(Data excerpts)
————————
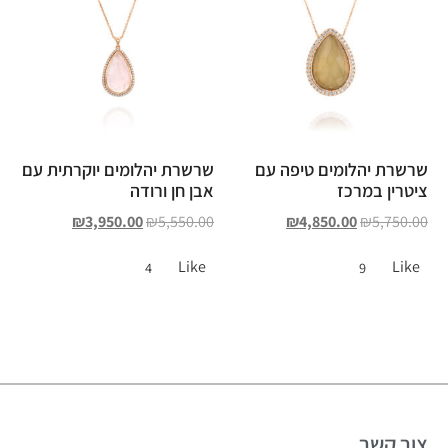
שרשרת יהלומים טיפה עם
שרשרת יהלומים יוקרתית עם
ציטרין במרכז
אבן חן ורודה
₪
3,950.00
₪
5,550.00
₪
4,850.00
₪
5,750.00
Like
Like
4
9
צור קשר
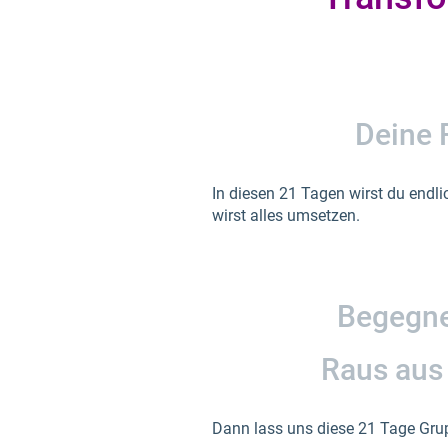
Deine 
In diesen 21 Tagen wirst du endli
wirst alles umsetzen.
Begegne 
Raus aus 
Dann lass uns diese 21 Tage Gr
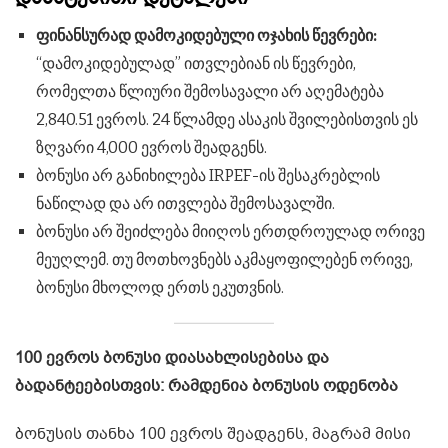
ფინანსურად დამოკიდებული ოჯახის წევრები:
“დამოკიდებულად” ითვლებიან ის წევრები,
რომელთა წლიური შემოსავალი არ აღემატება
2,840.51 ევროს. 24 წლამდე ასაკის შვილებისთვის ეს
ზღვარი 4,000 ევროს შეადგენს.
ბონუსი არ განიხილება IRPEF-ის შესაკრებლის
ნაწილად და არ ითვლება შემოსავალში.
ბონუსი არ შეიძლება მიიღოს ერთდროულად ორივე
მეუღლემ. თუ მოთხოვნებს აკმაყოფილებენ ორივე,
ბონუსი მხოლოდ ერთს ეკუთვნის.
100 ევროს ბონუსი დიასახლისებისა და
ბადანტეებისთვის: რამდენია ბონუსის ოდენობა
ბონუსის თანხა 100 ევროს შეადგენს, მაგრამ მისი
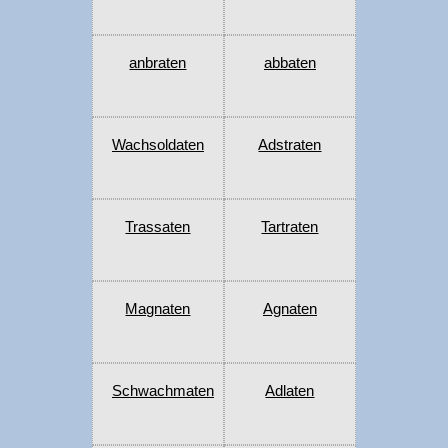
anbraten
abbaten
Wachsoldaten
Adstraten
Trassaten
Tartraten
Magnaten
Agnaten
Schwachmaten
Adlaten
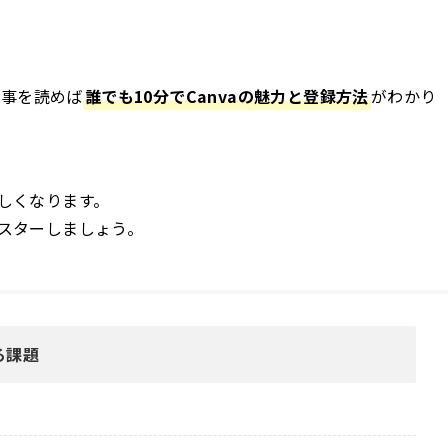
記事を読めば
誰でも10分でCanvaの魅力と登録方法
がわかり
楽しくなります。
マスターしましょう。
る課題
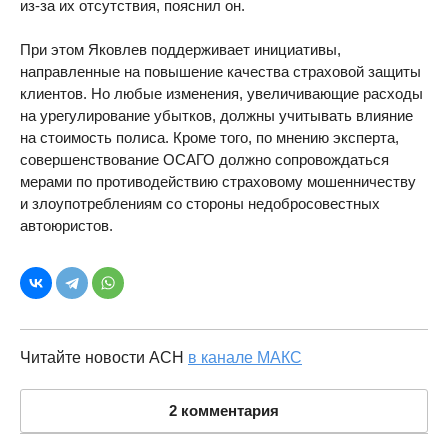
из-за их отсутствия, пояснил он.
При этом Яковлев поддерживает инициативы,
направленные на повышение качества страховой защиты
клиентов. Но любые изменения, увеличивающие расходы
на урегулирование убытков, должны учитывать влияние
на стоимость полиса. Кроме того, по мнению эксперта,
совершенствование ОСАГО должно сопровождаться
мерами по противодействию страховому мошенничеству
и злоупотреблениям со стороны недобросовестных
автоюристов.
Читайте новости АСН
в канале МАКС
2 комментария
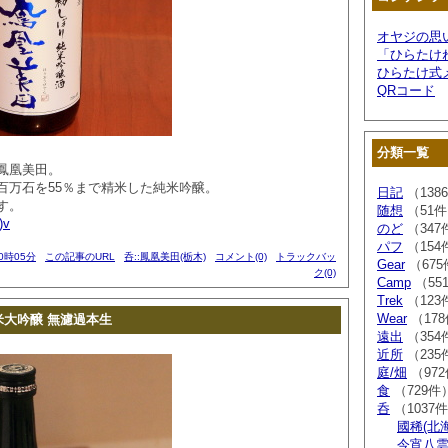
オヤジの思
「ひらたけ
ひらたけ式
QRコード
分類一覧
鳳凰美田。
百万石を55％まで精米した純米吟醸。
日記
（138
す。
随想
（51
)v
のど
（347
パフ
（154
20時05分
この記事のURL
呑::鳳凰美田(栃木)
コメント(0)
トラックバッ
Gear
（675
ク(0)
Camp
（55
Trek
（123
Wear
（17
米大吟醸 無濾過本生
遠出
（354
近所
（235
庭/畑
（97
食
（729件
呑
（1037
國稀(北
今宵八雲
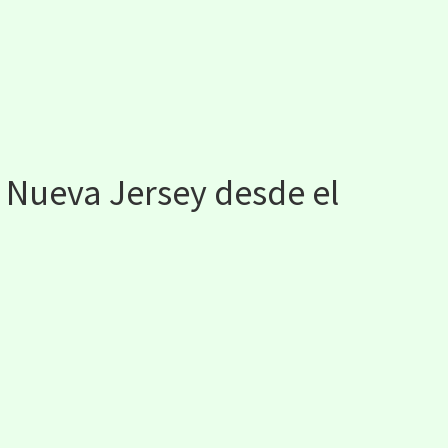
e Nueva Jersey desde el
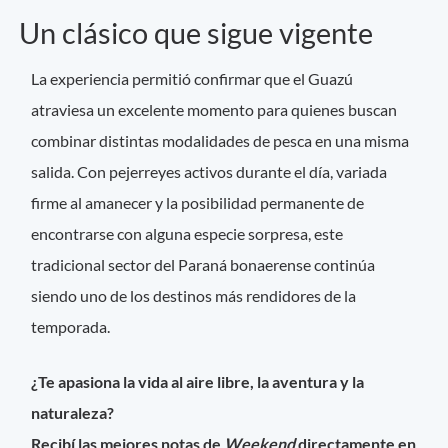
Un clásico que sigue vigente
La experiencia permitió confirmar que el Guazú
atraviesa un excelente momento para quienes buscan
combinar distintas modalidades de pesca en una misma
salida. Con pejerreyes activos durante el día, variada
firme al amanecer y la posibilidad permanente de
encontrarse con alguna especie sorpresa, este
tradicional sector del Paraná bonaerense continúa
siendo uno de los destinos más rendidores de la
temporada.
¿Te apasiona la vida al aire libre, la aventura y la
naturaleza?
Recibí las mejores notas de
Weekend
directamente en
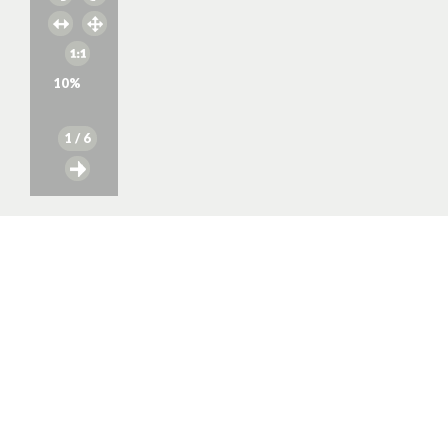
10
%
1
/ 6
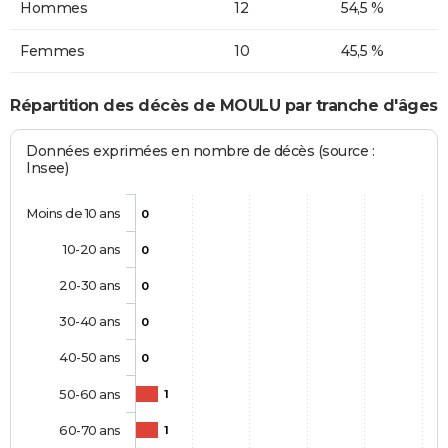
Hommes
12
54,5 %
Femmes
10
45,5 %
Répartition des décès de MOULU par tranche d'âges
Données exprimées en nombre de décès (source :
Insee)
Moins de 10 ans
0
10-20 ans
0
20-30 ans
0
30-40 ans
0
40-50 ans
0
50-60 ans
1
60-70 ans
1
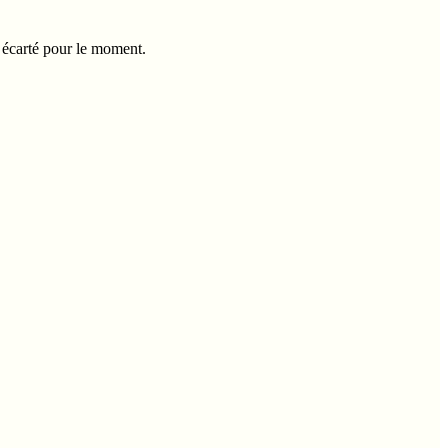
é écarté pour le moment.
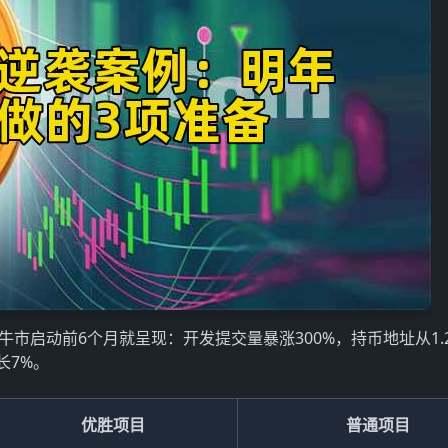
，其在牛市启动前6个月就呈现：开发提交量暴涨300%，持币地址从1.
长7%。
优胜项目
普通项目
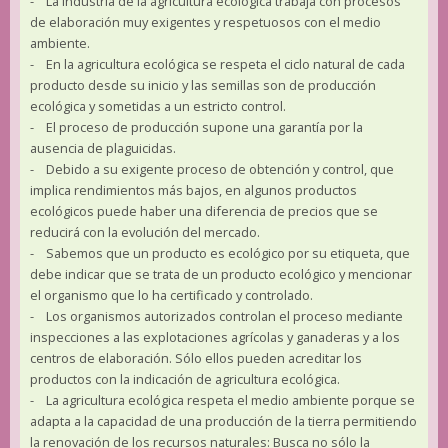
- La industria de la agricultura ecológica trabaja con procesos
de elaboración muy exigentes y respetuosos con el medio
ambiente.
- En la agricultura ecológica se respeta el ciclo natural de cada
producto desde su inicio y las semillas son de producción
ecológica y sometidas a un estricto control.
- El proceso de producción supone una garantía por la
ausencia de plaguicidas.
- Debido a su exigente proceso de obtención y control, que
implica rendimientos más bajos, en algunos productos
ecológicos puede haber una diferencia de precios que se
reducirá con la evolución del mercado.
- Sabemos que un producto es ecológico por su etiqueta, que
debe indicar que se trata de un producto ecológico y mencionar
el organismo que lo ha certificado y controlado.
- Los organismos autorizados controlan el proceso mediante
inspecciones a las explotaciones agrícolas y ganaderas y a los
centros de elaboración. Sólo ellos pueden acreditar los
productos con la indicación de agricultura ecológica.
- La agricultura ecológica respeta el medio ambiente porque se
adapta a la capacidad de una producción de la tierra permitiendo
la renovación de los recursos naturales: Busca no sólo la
————————
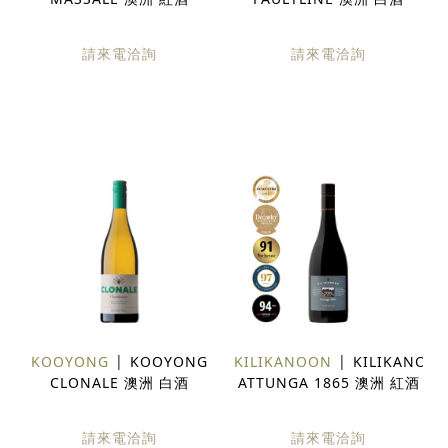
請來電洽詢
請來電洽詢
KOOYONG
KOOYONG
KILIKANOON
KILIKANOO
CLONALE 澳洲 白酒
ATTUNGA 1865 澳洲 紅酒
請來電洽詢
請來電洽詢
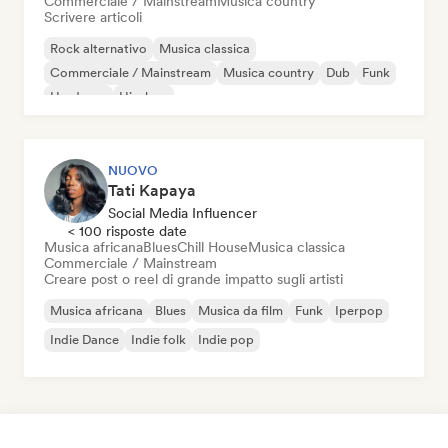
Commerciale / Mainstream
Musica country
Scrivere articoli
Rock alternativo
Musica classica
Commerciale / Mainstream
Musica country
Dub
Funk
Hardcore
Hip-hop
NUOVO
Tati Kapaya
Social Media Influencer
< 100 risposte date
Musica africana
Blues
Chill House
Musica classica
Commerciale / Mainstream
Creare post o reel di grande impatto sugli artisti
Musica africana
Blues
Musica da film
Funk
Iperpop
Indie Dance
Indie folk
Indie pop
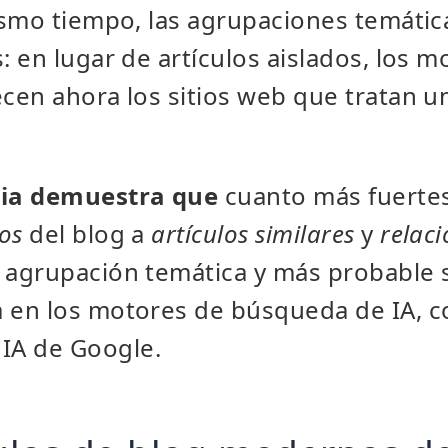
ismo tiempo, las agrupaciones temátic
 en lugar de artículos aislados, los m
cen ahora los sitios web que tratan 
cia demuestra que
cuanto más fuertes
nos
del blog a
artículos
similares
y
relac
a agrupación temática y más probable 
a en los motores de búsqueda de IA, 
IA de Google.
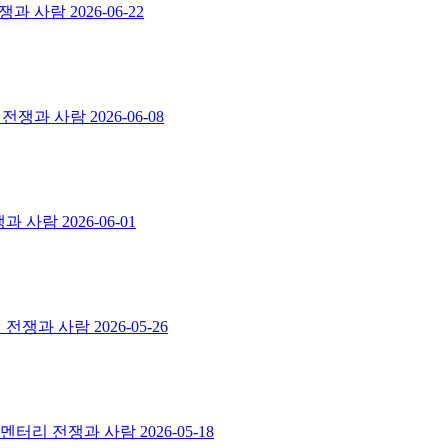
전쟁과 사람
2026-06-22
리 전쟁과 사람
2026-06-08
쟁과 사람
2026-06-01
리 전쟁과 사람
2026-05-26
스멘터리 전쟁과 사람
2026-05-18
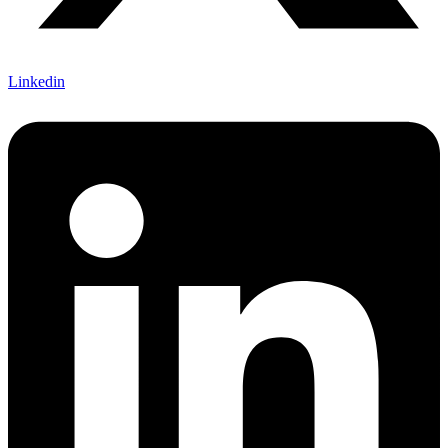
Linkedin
————————
WHAT YOU WILL DO – Of the lines above, quote exactly those from the one with "שרשרת יהלומים טיפה עם" through the one with "atraviesa un excelente", ends included; pictures stay out.

ANSWER SECTION –
שרשרת יהלומים טיפה עם
שרשרת יהלומים יוקרתית עם
ציטרין במרכז
אבן חן ורודה
₪
3,950.00
₪
5,550.00
₪
4,850.00
₪
5,750.00
Like
Like
4
9
צור קשר
Deine 
In diesen 21 Tagen wirst du endli
wirst alles umsetzen.
Begegne 
Raus aus 
Dann lass uns diese 21 Tage Gr
ფინანსურად დამოკიდებული ოჯახის წევრები:
“დამოკიდებულად” ითვლებიან ის წევრები,
რომელთა წლიური შემოსავალი არ აღემატება
2,840.51 ევროს. 24 წლამდე ასაკის შვილებისთვის ეს
ზღვარი 4,000 ევროს შეადგენს.
ბონუსი არ განიხილება IRPEF-ის შესაკრებლის
ნაწილად და არ ითვლება შემოსავალში.
ბონუსი არ შეიძლება მიიღოს ერთდროულად ორივე
მეუღლემ. თუ მოთხოვნებს აკმაყოფილებენ ორივე,
ბონუსი მხოლოდ ერთს ეკუთვნის.
100 ევროს ბონუსი დიასახლისებისა და
ბადანტეებისთვის: რამდენია ბონუსის ოდენობა
ბონუსის თანხა 100 ევროს შეადგენს, მაგრამ მისი
anbraten
abbaten
Wachsoldaten
Adstraten
Trassaten
Tartraten
Magnaten
Agnaten
Schwachmaten
Adlaten
記事を読めば
誰でも10分でCanvaの魅力と登録方法
がわかり
楽しくなります。
マスターしましょう。
る課題
из-за их отсутствия, пояснил он.
При этом Яковлев поддерживает инициативы,
направленные на повышение качества страховой защиты
клиентов. Но любые изменения, увеличивающие расходы
на урегулирование убытков, должны учитывать влияние
на стоимость полиса. Кроме того, по мнению эксперта,
совершенствование ОСАГО должно сопровождаться
мерами по противодействию страховому мошенничеству
и злоупотреблениям со стороны недобросовестных
автоюристов.
Читайте новости АСН
в канале МАКС
2 комментария
オヤジの思
「ひらたけ
ひらたけ式
QRコード
分類一覧
鳳凰美田。
百万石を55％まで精米した純米吟醸。
日記
（138
す。
随想
（51
)v
のど
（347
パフ
（154
20時05分
この記事のURL
呑::鳳凰美田(栃木)
コメント(0)
トラックバッ
Gear
（675
ク(0)
Camp
（55
Trek
（123
Wear
（17
米大吟醸 無濾過本生
遠出
（354
近所
（235
庭/畑
（97
食
（729件
呑
（1037
國稀(北
今宵八雲
e Nueva Jersey desde el
Un clásico que sigue vigente
La experiencia permitió confirmar que el Guazú
atraviesa un excelente momento para quienes buscan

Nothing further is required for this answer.